DOT is saying all the right things in this statement, but they need the legislative authority and money from Congress to line up with their excellent intentions.

So we’ve taken a first step. A big, important leap into a safer world for everyone who uses our streets. But there is more left to do.

Secretary LaHood receives your message loud and clear, responds in kind

DSC_0348 Originally uploaded by Transportation for America
Secretary Ray LaHood holds the petition from Transportation for America and thousands of supporters while flanked by T4 America campaign director James Corless, left, and Barbara McCann of the National Complete Streets Coalition Monday afternoon at USDOT

Just a week after the release of Dangerous by Design, our report on the epidemic of pedestrian deaths, Transportation for America and six of our key partners had the opportunity to meet with Transportation Secretary Ray LaHood. During the meeting yesterday, we delivered a petition with thousands of signatures urging him to make pedestrian safety and complete streets a USDOT priority.

He responded with resounding support, telling T4 America, “the right of way doesn’t just belong to cars — it belongs to pedestrians and bicyclists as well.”

He added, “the DOT Safety Council is going to look at this report and work with advocacy groups to ensure our streets are as safe as possible.”

After Dangerous by Design was released last Monday, we asked for your help sending a strong message to Transportation Secretary Ray LaHood that safer, complete streets must be a priority at USDOT. The response was fantastic. In just five days, we received more than 4,100 signatures from people in 47 U.S. states on a petition to Secretary LaHood.

Due in part to the massive media coverage that Dangerous by Design received last week from coast to coast, we were able to set up this meeting with the Secretary and three of his top deputies to present him with the petition, talk about the report and discuss the urgency of pedestrian and bicycle safety. With the petition and a copy of Dangerous by Design in front of him, LaHood listened intently as T4 America’s James Corless and others talked about the epidemic of preventable deaths — and what we can do to turn the tide and keep pedestrians safe.

DSC_0334_2 Originally uploaded by Transportation for America

Secretary LaHood was hopeful that federal transportation policy can better accommodate all users and keep them safe, and that now is the right time to make that change.

“I think this Congress gets it now,” Secretary LaHood told us. “Certainly in part because of advocates like you.” He acknowledged that making the streets in our communities safe and accommodating for everyone dovetails well with the Obama administration’s focus on livability.

He stressed that safety is the top consideration for everything they do at USDOT and urged T4 America to take the report directly to Congress as they continue discussions on the full six-year transportation bill. He also asked for more copies of Dangerous by Design (on their way, Mr. Secretary!)

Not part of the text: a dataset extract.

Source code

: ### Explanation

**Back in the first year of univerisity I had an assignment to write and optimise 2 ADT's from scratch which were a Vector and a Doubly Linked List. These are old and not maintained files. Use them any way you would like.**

Transportation for America was joined in the meeting by partners from America Bikes, the American Public Health Association, AARP, the National Complete Streets Coalition, the Safe Routes to School National Partnership and Smart Growth America.

View the entire set of photos from the meeting in our Flickr stream, and check back here later today for some more comments on the meeting.

DSC_0376 Originally uploaded by Transportation for America
Barbara McCann of the National Complete Streets Coalition, right, tells Secretary LaHood a story from Cary, Illinois about Nate Oglesby, a young man who was killed in 2000 on his bicycle because he was crossing the only bridge over the Fox River — one that had no safe lanes for pedestrians. (Two other teens had died there previously.) Lanes were eventually added to the bridge at significant cost, but as McCann noted, “it would have saved money and lives to have just done it right in the first place.” Complete Streets policies would ensure that the needs of all users are considered during the planning phase of a project.